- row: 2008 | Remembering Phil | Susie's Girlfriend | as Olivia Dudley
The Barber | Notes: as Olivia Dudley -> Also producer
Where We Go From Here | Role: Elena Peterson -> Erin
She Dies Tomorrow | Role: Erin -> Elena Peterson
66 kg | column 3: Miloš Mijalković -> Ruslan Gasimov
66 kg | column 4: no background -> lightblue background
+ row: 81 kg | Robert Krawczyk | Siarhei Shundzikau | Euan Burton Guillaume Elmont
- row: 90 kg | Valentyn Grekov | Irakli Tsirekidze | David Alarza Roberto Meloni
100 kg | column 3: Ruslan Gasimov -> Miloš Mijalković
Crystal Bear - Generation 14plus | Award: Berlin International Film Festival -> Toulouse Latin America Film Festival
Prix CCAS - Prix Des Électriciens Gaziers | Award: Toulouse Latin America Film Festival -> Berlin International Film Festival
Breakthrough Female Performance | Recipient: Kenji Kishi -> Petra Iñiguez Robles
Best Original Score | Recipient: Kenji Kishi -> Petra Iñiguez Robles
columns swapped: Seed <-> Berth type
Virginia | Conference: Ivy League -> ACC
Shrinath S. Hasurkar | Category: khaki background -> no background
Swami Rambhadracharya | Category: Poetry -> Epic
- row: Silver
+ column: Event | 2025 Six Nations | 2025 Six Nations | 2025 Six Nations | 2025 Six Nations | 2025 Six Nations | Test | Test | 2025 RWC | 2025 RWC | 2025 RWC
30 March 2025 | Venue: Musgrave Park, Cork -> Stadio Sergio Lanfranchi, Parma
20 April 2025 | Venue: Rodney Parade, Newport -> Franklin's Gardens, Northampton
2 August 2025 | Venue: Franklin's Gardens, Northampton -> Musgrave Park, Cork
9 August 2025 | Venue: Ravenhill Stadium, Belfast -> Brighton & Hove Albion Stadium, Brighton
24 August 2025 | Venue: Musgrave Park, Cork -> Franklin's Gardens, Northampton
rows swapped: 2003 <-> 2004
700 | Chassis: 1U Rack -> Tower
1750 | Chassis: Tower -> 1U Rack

**What you are asked to do:** Copy out the lines of the records from the first one through the line containing "66 kg | column 4: no", inclusive, reproducing each line verbatim.

**Result below:**
- row: 2008 | Remembering Phil | Susie's Girlfriend | as Olivia Dudley
The Barber | Notes: as Olivia Dudley -> Also producer
Where We Go From Here | Role: Elena Peterson -> Erin
She Dies Tomorrow | Role: Erin -> Elena Peterson
66 kg | column 3: Miloš Mijalković -> Ruslan Gasimov
66 kg | column 4: no background -> lightblue background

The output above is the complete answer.